The challenge
The program ran a homegrown 24-item evaluation built in a generic survey tool. The form was long, the items mixed instruction quality with personality assessments, and the report at the end of each term was a static PDF showing means and counts only.
Three problems compounded each other. Response rates slid below 45% as students stopped seeing the value. Faculty pushed back on the report because adjacent items appeared to measure the same thing without any check that they did. The accreditation review flagged the instrument as needing psychometric documentation, which the program did not have the staff to produce.
How they designed the survey
The program switched to the ReliCheck Course Evaluation template and customized it lightly. The new instrument has 18 items mapped to four dimensions: clarity of instruction, alignment with stated learning outcomes, climate and engagement, and assessment quality. Two open-ended items at the end ask what worked and what should change.
Three design choices made the instrument shorter and more defensible. First, the program dropped two redundant items after seeing the inter-item correlation matrix from a pilot. Second, items that previously measured instructor personality were removed (they did not load on any of the four dimensions). Third, the open-ended items were placed last so respondents who run out of time still complete the closed items.
What the data showed
The first full-term run drew 161 of 240 students (67%). Reliability for each of the four dimensions came in at α between 0.81 and 0.88, with KMO above 0.78. AI theme extraction on the open-ended items surfaced 4 themes per course on average, with sample quotes the program coordinator could pass to faculty without reading every response.

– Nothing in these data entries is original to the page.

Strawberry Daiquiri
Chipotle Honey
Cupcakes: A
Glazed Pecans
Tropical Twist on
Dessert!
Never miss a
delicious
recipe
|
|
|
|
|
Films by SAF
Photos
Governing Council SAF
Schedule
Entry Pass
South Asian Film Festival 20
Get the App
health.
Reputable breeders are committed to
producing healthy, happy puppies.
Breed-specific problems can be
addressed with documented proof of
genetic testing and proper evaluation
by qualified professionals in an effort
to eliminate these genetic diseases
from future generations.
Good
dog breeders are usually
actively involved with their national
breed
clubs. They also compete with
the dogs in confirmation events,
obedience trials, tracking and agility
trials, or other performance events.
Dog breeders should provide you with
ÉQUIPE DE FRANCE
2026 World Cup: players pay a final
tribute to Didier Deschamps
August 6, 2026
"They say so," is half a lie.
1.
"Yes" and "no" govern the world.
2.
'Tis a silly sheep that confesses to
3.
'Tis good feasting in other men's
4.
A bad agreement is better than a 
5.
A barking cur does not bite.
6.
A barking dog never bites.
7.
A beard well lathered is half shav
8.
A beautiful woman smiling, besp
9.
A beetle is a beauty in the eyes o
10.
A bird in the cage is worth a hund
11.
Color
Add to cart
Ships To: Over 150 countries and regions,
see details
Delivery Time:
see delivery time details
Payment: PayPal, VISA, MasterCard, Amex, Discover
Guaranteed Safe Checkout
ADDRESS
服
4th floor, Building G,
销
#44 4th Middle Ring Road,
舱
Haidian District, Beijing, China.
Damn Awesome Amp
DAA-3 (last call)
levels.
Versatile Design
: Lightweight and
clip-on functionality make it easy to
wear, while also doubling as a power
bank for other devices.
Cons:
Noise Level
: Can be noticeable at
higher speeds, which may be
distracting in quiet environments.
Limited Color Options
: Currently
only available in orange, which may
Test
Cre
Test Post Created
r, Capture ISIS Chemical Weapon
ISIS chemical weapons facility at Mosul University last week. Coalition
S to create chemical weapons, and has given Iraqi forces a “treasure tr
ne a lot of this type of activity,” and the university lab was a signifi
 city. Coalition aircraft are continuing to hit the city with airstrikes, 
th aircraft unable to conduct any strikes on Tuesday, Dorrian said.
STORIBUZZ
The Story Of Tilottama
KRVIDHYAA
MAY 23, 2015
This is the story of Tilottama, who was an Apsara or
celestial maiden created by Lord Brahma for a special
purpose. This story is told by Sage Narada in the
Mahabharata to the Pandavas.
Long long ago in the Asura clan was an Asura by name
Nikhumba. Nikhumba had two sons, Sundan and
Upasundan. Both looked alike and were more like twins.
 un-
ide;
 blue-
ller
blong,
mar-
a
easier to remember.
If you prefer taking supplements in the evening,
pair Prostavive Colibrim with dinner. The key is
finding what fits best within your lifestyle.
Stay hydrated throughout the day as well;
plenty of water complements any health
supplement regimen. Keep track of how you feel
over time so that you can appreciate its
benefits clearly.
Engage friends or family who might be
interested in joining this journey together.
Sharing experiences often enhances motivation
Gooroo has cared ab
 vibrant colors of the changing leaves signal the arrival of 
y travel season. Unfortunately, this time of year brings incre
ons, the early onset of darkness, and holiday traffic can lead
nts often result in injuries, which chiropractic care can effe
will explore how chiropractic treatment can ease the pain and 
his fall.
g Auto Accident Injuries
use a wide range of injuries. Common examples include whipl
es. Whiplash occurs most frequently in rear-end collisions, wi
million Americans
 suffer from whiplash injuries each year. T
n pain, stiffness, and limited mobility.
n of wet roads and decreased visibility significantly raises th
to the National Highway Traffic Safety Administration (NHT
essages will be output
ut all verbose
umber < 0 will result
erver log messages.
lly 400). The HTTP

Course-level reports went out to faculty within 48 hours of the survey closing. Each report opened with the four dimension scores, the alpha tile, and a 2-sentence AI plain-language summary, then drilled into item-level distributions. The same report exported to PDF and Word; the methodology appendix dropped straight into the accreditation packet.
"The accreditation reviewers asked us to document our instrument. We sent them the methodology page from ReliCheck plus the reliability statistics from one term. They wrote back the same week and said it was the cleanest documentation they had seen from any program that year."
At a methods glance
| Sample size | n = 161 across 12 courses |
| Instrument | 18 Likert items, 4 dimensions, 2 open-ended |
| Reliability | α 0.81 – 0.88 by dimension; KMO 0.78 – 0.84 |
| Item flags | 0 items below ITC 0.30 after pilot revisions |
| AI summary | 4-theme average per course, reviewed before send |
| Export | PDF for faculty, Excel for the program office, methodology appendix as Word |
What they did with the result
- Faculty received their reports with no editorial framing from the program office. The dimension scores spoke for themselves and faculty took conversations from there.
- The program office surfaced two cross-course findings to the curriculum committee: assessment quality scored consistently lower than the other three dimensions, and pacing complaints clustered in the second-year electives.
- The accreditation packet now includes the ReliCheck methodology page plus one term of reliability statistics as the instrument documentation. Reviewers accepted it without follow-up.